A chance to fix pensions once and for all

Federal legislation to help deal with the unexpected COVID-19 pandemic has, in large part, wisely taken the form of direct relief to employers. Paycheck Protection Program loans, Main Street lending, direct Treasury grants, Federal Reserve liquidity, etc., have all served to keep employers in business for the duration of the shutdown. The idea is that they will be there — damaged, but repairable — on the other side of this.

One missing piece of employer relief has been helping businesses make mandatory pension requirements. While most employers have long since converted to defined contribution retirement plans such as 401(k)s, there is still a large defined benefit pension industry out there, even in the private sector. There are about 1,400 private sector multiemployer pension plans, with 10 million participants, still in existence. Industries in which these plans persist are varied, from building and construction trades, to retail and service industries, to manufacturing, mining, trucking, and transportation, as well as in the entertainment sectors.

Unlike a defined contribution retirement plan, these pensions have a legally required contribution amount employers must make to them based on a complex mathematical formula. This formula results in a higher payment from employers the lower government-set interest rates go. With the federal funds rate set to zero, the employers saddled with these old-school pension plans are now seeing their payment obligations rise at the worst possible time, when they are facing government-mandated layoffs and an unexpected recession.

To the extent that these employers go under, and by extension that these multiemployer pensions face insolvency, we have a national problem. The backstop for these pensions, the federal Pension Benefits Guaranty Corporation, was already underfunded and on the brink of bankruptcy this decade. That was before the pandemic and its associated increase in pension funding pressure. If a plan has to be taken over by the Pension Benefits Guaranty Corporation, its retirees normally get far less in benefits than was promised them before the rescue.

Moreover, when a business has to devote more of its labor costs to pension funding, that necessarily means it has less to give to workers in wages and benefits, assuming those workers have a job at all. The ripple effects of big bills owed to legacy pension plans are very real, and they affect the great majority of us who will never participate in one.

Congressional Democrats have long called for a bailout of these pensions, and for a good political reason — the retirement plans are more often than not the domain of unionized industries. That’s always been an unacceptable outcome for congressional Republicans, who have no interest in commandeering taxpayer dollars to bail out the unwise investing legacy of Big Labor. But nonetheless, we are where we are. So, what is there to do?

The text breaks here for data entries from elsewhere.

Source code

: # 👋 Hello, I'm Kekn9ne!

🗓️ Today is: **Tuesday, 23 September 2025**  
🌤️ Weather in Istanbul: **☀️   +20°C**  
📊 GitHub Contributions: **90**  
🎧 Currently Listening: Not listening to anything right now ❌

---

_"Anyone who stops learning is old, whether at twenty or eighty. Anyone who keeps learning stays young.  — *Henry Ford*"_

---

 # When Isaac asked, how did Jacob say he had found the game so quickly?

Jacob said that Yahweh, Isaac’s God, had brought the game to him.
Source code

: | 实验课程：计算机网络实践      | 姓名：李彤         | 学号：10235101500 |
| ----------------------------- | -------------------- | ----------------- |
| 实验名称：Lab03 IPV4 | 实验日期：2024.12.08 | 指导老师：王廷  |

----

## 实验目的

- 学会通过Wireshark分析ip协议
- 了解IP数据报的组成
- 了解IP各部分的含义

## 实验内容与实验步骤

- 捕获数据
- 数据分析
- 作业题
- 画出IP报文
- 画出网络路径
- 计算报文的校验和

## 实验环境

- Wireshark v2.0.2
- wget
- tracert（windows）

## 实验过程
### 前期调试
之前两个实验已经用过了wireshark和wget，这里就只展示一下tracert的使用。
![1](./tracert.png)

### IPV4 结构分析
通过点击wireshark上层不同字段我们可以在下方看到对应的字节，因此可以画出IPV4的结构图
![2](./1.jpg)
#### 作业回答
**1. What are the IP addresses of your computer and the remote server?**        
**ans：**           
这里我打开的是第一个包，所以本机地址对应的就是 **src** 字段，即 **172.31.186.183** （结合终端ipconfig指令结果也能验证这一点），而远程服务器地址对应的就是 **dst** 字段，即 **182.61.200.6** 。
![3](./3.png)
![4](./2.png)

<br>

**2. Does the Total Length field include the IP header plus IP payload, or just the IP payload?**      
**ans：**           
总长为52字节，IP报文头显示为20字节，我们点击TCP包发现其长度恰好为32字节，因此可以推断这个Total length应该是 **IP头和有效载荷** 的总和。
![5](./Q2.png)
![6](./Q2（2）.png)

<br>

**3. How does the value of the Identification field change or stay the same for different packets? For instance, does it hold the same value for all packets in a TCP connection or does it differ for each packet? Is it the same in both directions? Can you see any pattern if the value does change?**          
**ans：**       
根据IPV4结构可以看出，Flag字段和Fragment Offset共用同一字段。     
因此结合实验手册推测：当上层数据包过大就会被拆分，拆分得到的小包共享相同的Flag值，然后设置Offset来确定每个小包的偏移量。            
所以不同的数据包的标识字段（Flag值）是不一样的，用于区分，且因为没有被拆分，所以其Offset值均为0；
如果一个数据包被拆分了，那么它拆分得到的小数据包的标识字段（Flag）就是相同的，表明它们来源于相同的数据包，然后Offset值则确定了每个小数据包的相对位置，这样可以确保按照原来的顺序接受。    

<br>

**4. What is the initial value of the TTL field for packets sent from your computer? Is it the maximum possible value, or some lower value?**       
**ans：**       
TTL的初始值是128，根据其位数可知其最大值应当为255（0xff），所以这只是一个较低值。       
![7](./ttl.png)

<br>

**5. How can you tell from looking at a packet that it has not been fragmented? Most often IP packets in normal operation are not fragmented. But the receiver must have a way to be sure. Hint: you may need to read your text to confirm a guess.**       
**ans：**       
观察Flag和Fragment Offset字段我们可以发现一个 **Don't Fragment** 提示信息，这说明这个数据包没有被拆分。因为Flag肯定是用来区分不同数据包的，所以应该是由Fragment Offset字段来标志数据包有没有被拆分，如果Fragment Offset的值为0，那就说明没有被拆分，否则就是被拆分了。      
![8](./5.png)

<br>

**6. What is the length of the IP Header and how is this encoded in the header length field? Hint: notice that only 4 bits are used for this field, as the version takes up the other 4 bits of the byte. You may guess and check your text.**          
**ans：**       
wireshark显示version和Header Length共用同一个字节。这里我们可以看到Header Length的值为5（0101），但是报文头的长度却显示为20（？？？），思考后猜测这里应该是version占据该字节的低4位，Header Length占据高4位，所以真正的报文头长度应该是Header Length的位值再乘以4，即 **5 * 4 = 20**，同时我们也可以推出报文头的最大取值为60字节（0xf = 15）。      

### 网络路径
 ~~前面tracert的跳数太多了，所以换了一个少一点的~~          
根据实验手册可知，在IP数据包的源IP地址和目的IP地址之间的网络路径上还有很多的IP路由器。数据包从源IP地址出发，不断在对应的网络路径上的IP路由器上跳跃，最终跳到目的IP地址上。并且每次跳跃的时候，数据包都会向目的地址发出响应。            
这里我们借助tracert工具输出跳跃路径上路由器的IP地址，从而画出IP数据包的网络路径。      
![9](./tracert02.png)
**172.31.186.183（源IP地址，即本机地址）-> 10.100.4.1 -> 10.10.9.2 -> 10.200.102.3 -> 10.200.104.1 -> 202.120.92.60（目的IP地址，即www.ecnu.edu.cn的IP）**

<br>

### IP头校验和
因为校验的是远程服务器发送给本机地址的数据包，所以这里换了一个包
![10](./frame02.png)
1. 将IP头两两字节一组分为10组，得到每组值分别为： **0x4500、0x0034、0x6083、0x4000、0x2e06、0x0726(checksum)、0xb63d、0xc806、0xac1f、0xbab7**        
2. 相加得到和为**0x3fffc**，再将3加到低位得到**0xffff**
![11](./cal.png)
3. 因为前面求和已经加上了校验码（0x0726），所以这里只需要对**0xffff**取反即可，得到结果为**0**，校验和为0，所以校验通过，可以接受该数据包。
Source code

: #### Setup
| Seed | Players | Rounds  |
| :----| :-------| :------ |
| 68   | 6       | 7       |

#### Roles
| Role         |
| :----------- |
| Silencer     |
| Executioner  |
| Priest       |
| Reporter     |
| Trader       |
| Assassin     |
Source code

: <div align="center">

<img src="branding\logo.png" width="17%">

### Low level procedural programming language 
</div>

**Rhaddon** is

One path might be to extend a loan to these plans in order to keep them going. Such a loan could be a win-win for taxpayers. In exchange for getting a burst of funding now, the pension would have to pay the Treasury back with interest. This is a way in which today’s low interest rates could be turned to the advantage of everyone.

For example, the Congressional Budget Office projects that the 10-year Treasury note is expected to remain under 1% for the next several years before climbing back up to a 3% rate by the end of this decade. A solvency loan could be offered to a pension plan at a rate higher than the Treasury benchmark. The pension (and the employers and the workers and the taxpayers looking to avoid a bailout) win because the retirement plan is fully funded. The Treasury and taxpayers win because they are receiving a loan repayment at a rate of interest higher than the debt interest they needed to incur to issue the loan. At the end of the repayment window, pensions would be fully solvent, and taxpayers would have their loan money back plus net interest.

To be sure, pension plans would need to make sure they enacted reforms as a condition of getting these loans. The loan should not be a way for a fundamentally flawed pension plan to be let off the hook. Any plan receiving such a loan should be required to look at benefit reductions for higher-income participants, movement in a more defined contribution direction (especially for younger participants), or even deeper reforms for plans in the biggest trouble (including freezes).

Unlike their more sickly multiemployer plan cousins, single-employer defined-benefit pension plans are in comparatively good shape. The Pension Benefits Guaranty Corporation says these plans have a funding surplus of nearly $9 billion today and just under $30 billion by 2028. Yet the same mathematical formula that requires higher pension funding for multiemployer plans also requires it for single plans. A commonsense idea that has been floated is to allow these much healthier single plans to “smooth” their funding contribution over several years to reflect a more normal interest rate environment. Considering the health of these plans, that seems like a prudent way to keep capital in the economy.

The point is that today’s historically low interest rates are a double-sided plan for both employers and taxpayers. On the one hand, rock-bottom rates mean debt is cheap, and refinancing liabilities is a smart idea. On the other hand, low interest rates mean giant pension plan payments just as the time when employers can least afford them. Marrying these two sides of the sword could mean smart public policy attractive to both parties.